● Task details
All lines from the one with "Comparação entre versões" through the last line of the data below should be copied exactly; please add nothing.

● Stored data

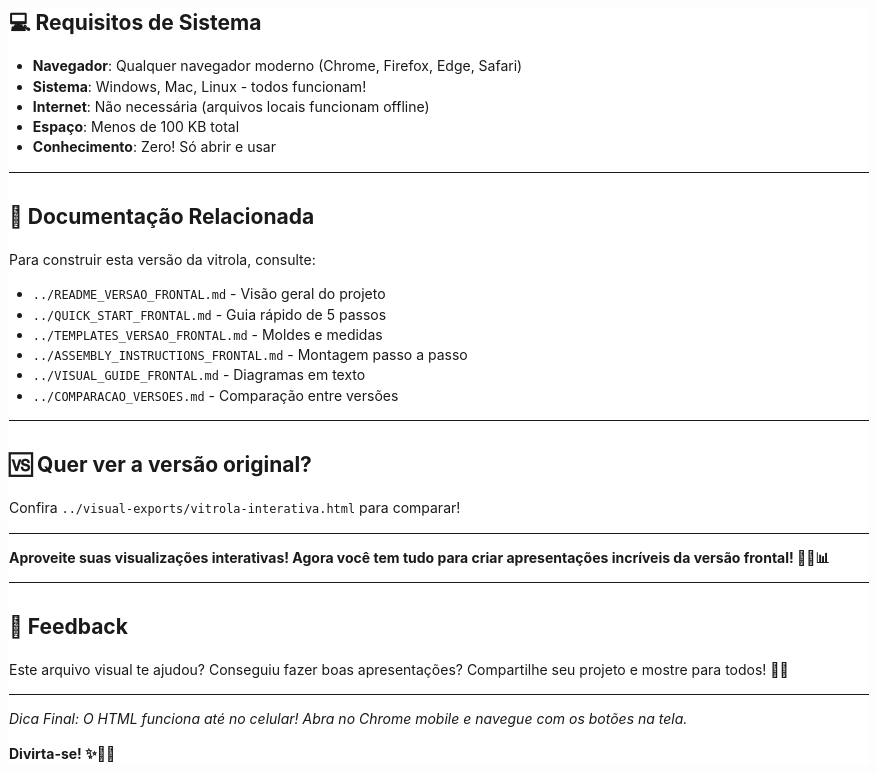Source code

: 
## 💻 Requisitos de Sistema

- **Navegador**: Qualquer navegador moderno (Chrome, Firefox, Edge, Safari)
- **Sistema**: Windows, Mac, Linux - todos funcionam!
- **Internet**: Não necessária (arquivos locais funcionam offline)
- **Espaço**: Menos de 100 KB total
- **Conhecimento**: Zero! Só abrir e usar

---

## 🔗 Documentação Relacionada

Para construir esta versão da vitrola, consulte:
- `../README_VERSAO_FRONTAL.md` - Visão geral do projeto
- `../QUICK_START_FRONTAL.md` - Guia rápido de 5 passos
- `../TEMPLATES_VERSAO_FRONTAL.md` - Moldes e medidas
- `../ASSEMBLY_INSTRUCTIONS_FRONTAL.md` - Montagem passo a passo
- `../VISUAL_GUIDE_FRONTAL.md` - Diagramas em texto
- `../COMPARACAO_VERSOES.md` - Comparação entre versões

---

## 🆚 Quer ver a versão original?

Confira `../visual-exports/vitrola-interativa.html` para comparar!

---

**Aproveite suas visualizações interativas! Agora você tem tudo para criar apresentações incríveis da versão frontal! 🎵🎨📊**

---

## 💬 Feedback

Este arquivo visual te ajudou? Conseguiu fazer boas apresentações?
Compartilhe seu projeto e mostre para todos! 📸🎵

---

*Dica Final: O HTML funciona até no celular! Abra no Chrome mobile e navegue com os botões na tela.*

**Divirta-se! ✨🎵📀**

● Answer for the task
- `../COMPARACAO_VERSOES.md` - Comparação entre versões

---

## 🆚 Quer ver a versão original?

Confira `../visual-exports/vitrola-interativa.html` para comparar!

---

**Aproveite suas visualizações interativas! Agora você tem tudo para criar apresentações incríveis da versão frontal! 🎵🎨📊**

---

## 💬 Feedback

Este arquivo visual te ajudou? Conseguiu fazer boas apresentações?
Compartilhe seu projeto e mostre para todos! 📸🎵

---

*Dica Final: O HTML funciona até no celular! Abra no Chrome mobile e navegue com os botões na tela.*

**Divirta-se! ✨🎵📀**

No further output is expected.